I work at Dole Cannery in Iwilei, an industrial neighborhood just outside downtown Honolulu. The area has seen more and more development over the years, with warehouses being replaced by business offices and high-rise apartment buildings.

Along Iwilei Road, a block away from Aala Park (also known for homeless activity) on one side and the Institute for Human Services (the island’s largest homeless shelter and service provider), a homeless encampment was established and continued to grow through the latter half of 2013. At the same time, across the street, Senior Residence at Iwilei was being built, a high-rise apartment building.

My coworkers, some of whom have to walk along Iwilei Rd. from bus stops on N. King street, would regularly report on the size of the encampment, which eventually took over the pedestrian path and forced people to walk in the street.
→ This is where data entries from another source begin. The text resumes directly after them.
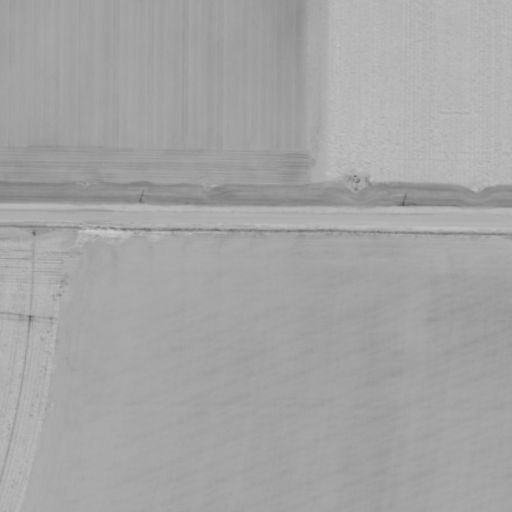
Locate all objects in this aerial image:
road: (256, 219)
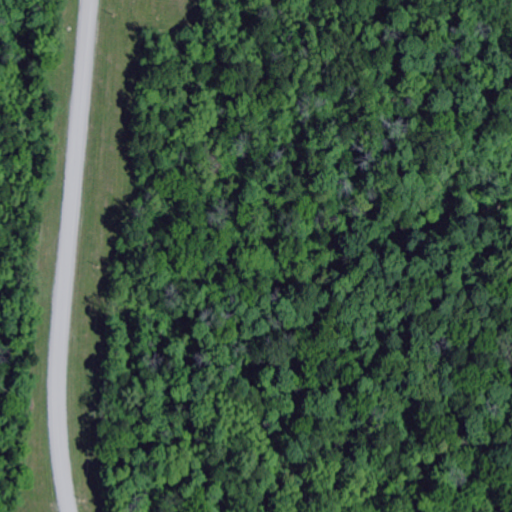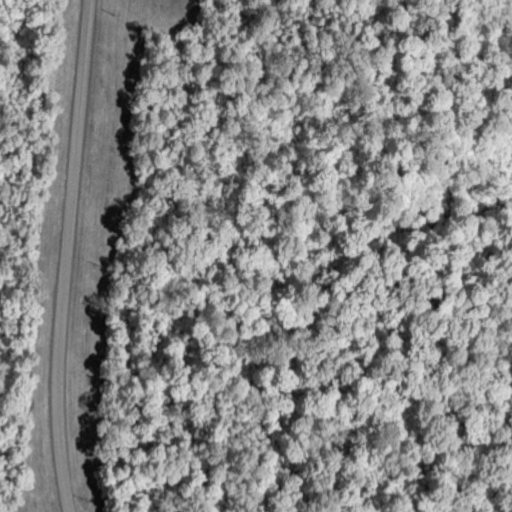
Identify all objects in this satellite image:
road: (61, 256)
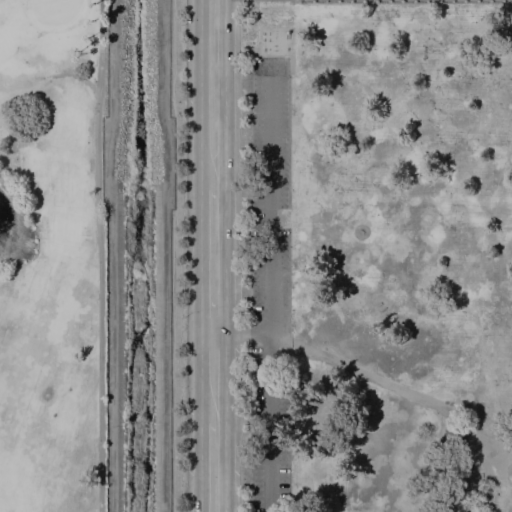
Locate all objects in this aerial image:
road: (320, 50)
park: (52, 255)
road: (100, 255)
road: (112, 255)
road: (216, 255)
road: (163, 256)
road: (177, 256)
road: (244, 256)
park: (256, 256)
park: (380, 257)
parking lot: (269, 285)
road: (269, 289)
road: (243, 333)
road: (374, 377)
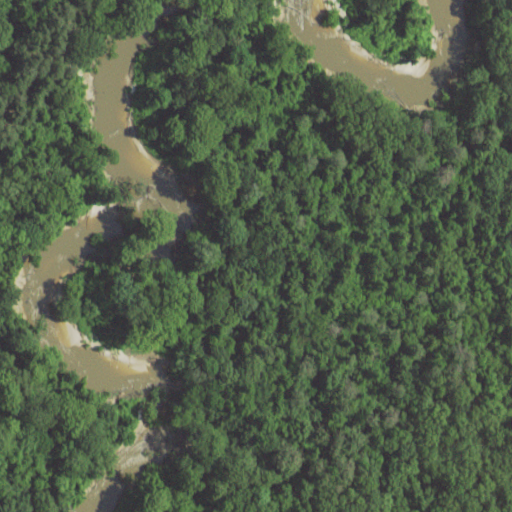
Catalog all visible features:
river: (117, 105)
There were news stories over the holidays, and apparently growing complaints from area residents and businesses.

Iwilei Homeless EncampmentThis morning, the City & County of Honolulu (with support from the Honolulu Police Department and the state Sheriff Division) swept in to clear the encampment way. It was a large operation, requiring dozens of city employees and law enforcement officers, and involving a seemingly endless parade of refuse trucks.
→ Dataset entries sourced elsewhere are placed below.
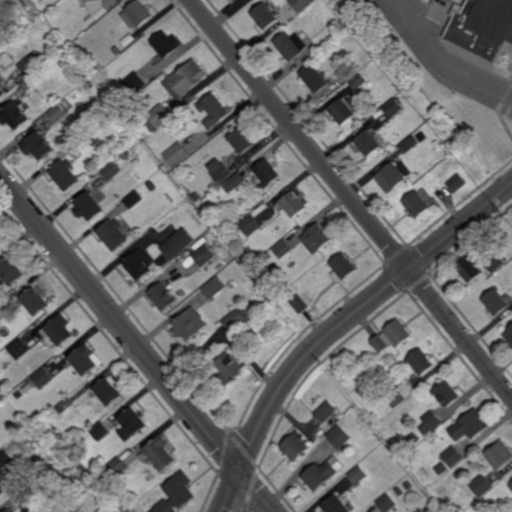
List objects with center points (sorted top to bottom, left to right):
building: (236, 0)
building: (84, 2)
building: (301, 4)
building: (301, 4)
building: (95, 6)
building: (98, 8)
building: (138, 13)
building: (136, 15)
building: (265, 16)
building: (265, 16)
building: (91, 20)
building: (343, 25)
building: (481, 27)
building: (488, 30)
building: (129, 39)
building: (168, 43)
building: (166, 44)
building: (292, 45)
building: (291, 46)
building: (56, 49)
building: (117, 50)
road: (443, 59)
building: (32, 62)
building: (39, 76)
building: (188, 78)
building: (187, 79)
building: (314, 79)
building: (316, 79)
building: (359, 81)
building: (358, 82)
building: (1, 83)
building: (29, 83)
building: (135, 83)
building: (88, 85)
building: (133, 85)
building: (0, 86)
building: (68, 104)
building: (217, 107)
building: (393, 107)
building: (214, 108)
building: (393, 108)
building: (344, 110)
building: (472, 110)
building: (342, 112)
building: (58, 113)
building: (58, 114)
building: (14, 115)
building: (13, 116)
building: (457, 116)
building: (159, 117)
building: (158, 118)
building: (93, 136)
building: (423, 136)
building: (244, 140)
building: (242, 141)
building: (368, 143)
building: (368, 143)
building: (409, 144)
building: (410, 144)
building: (38, 145)
building: (38, 146)
building: (179, 154)
building: (127, 155)
building: (178, 155)
building: (111, 170)
building: (112, 170)
building: (219, 170)
building: (221, 170)
building: (269, 171)
building: (268, 173)
road: (496, 173)
building: (65, 174)
building: (65, 175)
building: (394, 176)
building: (394, 176)
building: (235, 182)
building: (236, 182)
building: (457, 183)
building: (458, 183)
building: (153, 186)
building: (135, 198)
road: (351, 198)
building: (134, 200)
building: (293, 204)
building: (417, 204)
building: (417, 204)
building: (293, 205)
building: (88, 207)
building: (89, 207)
building: (252, 224)
building: (251, 225)
building: (113, 233)
building: (113, 235)
building: (316, 238)
building: (317, 238)
building: (178, 244)
building: (1, 247)
building: (283, 248)
building: (283, 249)
building: (207, 254)
building: (205, 255)
building: (154, 257)
building: (495, 260)
building: (496, 263)
building: (139, 264)
building: (342, 267)
building: (342, 268)
building: (11, 269)
building: (469, 269)
building: (471, 269)
building: (10, 271)
building: (216, 287)
building: (214, 288)
building: (161, 296)
building: (162, 296)
building: (35, 301)
building: (34, 302)
building: (496, 302)
building: (497, 302)
building: (300, 305)
building: (300, 305)
building: (255, 310)
building: (1, 316)
building: (237, 319)
building: (238, 320)
building: (190, 324)
building: (189, 325)
road: (339, 326)
building: (59, 330)
building: (58, 331)
building: (509, 335)
building: (509, 335)
building: (391, 337)
building: (392, 337)
road: (136, 343)
building: (18, 348)
building: (18, 348)
building: (83, 360)
building: (84, 360)
building: (421, 362)
building: (422, 363)
building: (229, 369)
building: (231, 369)
building: (42, 378)
building: (42, 378)
building: (27, 388)
building: (108, 391)
building: (109, 391)
building: (369, 391)
building: (401, 394)
building: (447, 394)
building: (447, 394)
building: (402, 395)
building: (65, 406)
building: (326, 412)
building: (326, 412)
building: (431, 423)
building: (131, 424)
building: (132, 424)
building: (429, 424)
building: (470, 426)
building: (471, 426)
building: (99, 431)
building: (100, 432)
building: (339, 437)
building: (340, 437)
building: (414, 440)
building: (295, 447)
building: (295, 448)
building: (159, 453)
building: (160, 453)
building: (499, 455)
building: (501, 455)
building: (453, 457)
building: (453, 457)
building: (4, 459)
building: (4, 460)
building: (114, 469)
building: (443, 469)
building: (370, 470)
building: (322, 473)
building: (323, 475)
building: (358, 475)
building: (359, 476)
building: (409, 486)
building: (481, 486)
building: (511, 486)
building: (511, 486)
building: (483, 487)
building: (1, 490)
building: (1, 490)
building: (23, 492)
building: (399, 492)
building: (178, 493)
building: (176, 494)
building: (386, 503)
building: (387, 503)
building: (334, 505)
building: (337, 505)
building: (75, 509)
building: (6, 510)
building: (132, 510)
building: (7, 511)
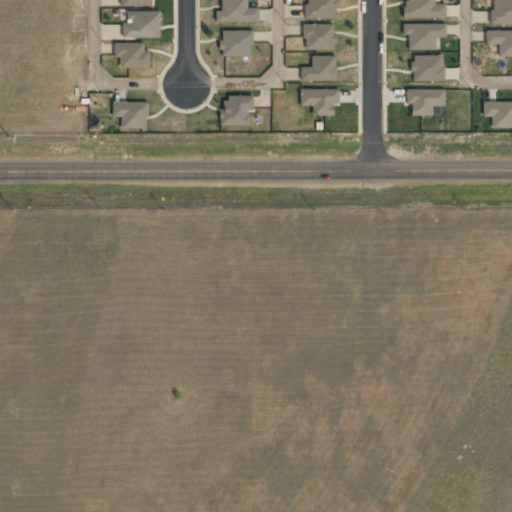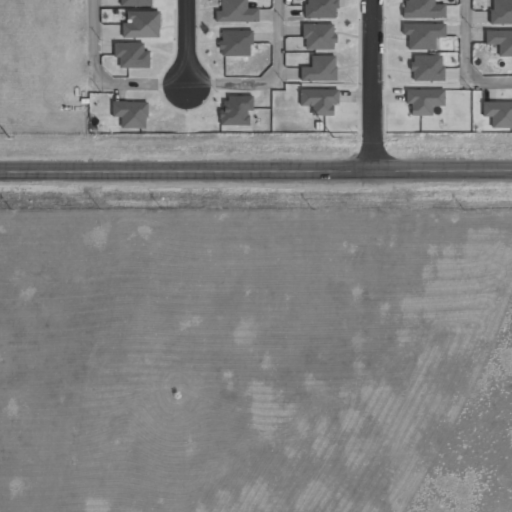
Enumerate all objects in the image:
building: (136, 3)
building: (136, 3)
building: (319, 9)
building: (320, 9)
building: (423, 9)
building: (500, 11)
building: (235, 12)
building: (236, 12)
building: (500, 12)
building: (140, 24)
building: (141, 24)
building: (423, 35)
building: (318, 36)
building: (318, 37)
building: (422, 37)
building: (500, 41)
building: (500, 42)
road: (186, 43)
building: (234, 43)
building: (235, 43)
building: (130, 55)
building: (131, 55)
road: (465, 60)
building: (427, 67)
building: (319, 68)
building: (425, 68)
building: (319, 69)
road: (267, 77)
road: (104, 78)
road: (373, 86)
building: (319, 100)
building: (424, 100)
building: (318, 101)
building: (421, 101)
building: (234, 111)
building: (235, 111)
building: (130, 113)
building: (498, 113)
building: (130, 114)
power tower: (332, 136)
power tower: (9, 137)
road: (256, 173)
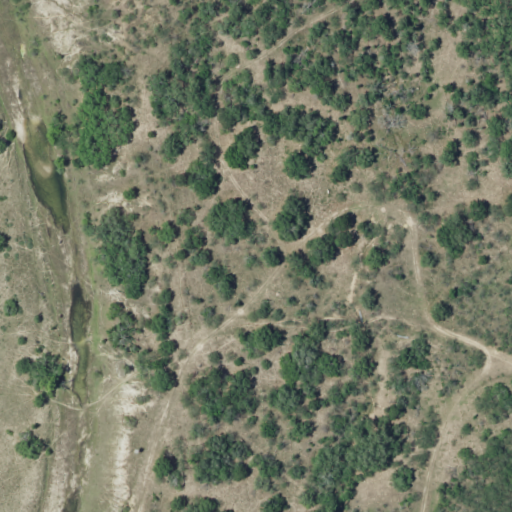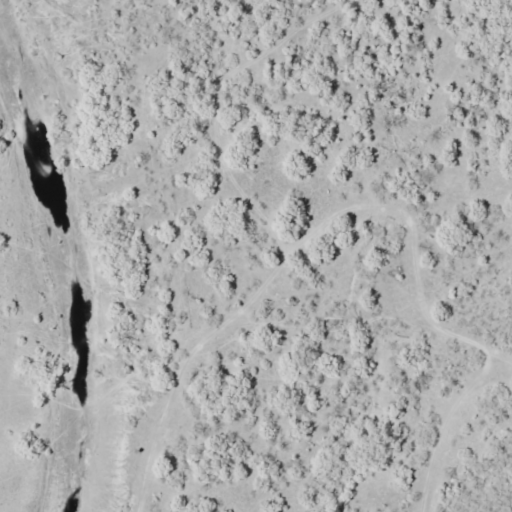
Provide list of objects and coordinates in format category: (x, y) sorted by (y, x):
road: (266, 324)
What came out of these tents was impressive. Large pieces of furniture, from full-sized beds, dressers and desks to a leather sofa, an ornate, museum-style mirror, and a safe. Many, many tents, several bicycles, and countless wooden pallets. The homeless people that were living there carried away what they could. A few stuck around to watch, and one couple arrived on the scene too late to retrieve their belongings. The man eventually talked his way into a few minutes to grab some items, while the woman started capturing the scene on her phone.
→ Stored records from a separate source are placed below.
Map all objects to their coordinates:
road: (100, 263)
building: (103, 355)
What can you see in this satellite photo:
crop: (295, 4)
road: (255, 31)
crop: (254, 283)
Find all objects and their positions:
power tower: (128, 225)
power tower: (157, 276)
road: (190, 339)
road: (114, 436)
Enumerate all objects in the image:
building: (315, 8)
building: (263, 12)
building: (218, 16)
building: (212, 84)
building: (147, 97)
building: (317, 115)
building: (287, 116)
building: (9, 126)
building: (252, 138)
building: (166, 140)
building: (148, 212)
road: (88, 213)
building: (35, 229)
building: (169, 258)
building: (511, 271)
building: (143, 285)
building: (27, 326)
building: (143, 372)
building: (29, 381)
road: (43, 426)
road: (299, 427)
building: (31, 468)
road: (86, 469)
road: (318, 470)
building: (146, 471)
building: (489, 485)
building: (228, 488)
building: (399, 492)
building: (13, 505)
It’s an increasingly familiar sight across Honolulu’s urban core, with homeless encampments gradually growing until they become too large for government officials to ignore. Once cleared from one neighborhood, the homeless relocates to another, biding their time until the next city raid.

After tweeting about the raid (describing it as a police action), the city’s communications director Jesse Broder Van Dyke emailed me the following:

The police are there to keep the peace and don’t get involved unless there is some sort of incident. All of the enforcement of the Sidewalk Nuisance Ordinance and the Stored Property Ordinance is done by a crew from the Department of Facility Maintenance. They remove and store items that are obstructing sidewalks or other city lands under the two ordinances. In your video, you can see the DFM crew removing the items while police stand by. In addition, the State Sheriffs also provided support for today’s enforcement action because some of the lands in that area are under state jurisdiction.

Some other information: Mayor Caldwell has increased these enforcement actions in response to community complaints. DFM crews now enforce several days a week and various times of the day, at unannounced locations where the city receives complaints.

Since 1 July 2013 (when the Sidewalk Nuisance Ordinance went into effect) city crews responded to public complaints regarding sidewalk nuisances on over 200 occasions at the following locations (some locations were associated with multiple complaints with corresponding multiple enforcement actions):

  • Inha Park
  • Kapiolani Blvd-Atkinson Blvd
  • Thomas Square
  • Aala Park
  • Pauahi St
  • Smith St
  • Maunakea St
  • Hotel St
  • Kukui St
  • Kuwili St
  • Pine St
  • Sumner St
  • Ala Wai Promenade
  • Kalakaua Ave-King St
  • Washington Middle School
  • Kalakaua Avenue at the site of the old Hard Rock Cafe
  • Ilalo St
  • Ahui St
  • Koula St
  • Olomehani St
  • Ohe St
  • Makahiki Way
  • Kalo St
  • Coyne St
  • Coolidge St
  • King St
  • Kalakaua Ave- Kapiolani Blvd.

This list was compiled last week and may not include this week’s actions.

The mayor’s Office of Housing works with homeless service providers go to the sites in advance of the enforcement actions and offer shelter space and assistance to those who will accept it.

1 Response

  1. angel says:

    This is really sad. God did not intend for the ocean and beaches to be owned by Japanese business men with deep pockets. Being homeless is not a sin. The shelters are full and the ones that aren’t will not take male children over 10 years old. So the biggest crime wave to hit Hawaii shores since creation must be being poor or even worse being poor and being male and surviving your 10th birthday. Aloha!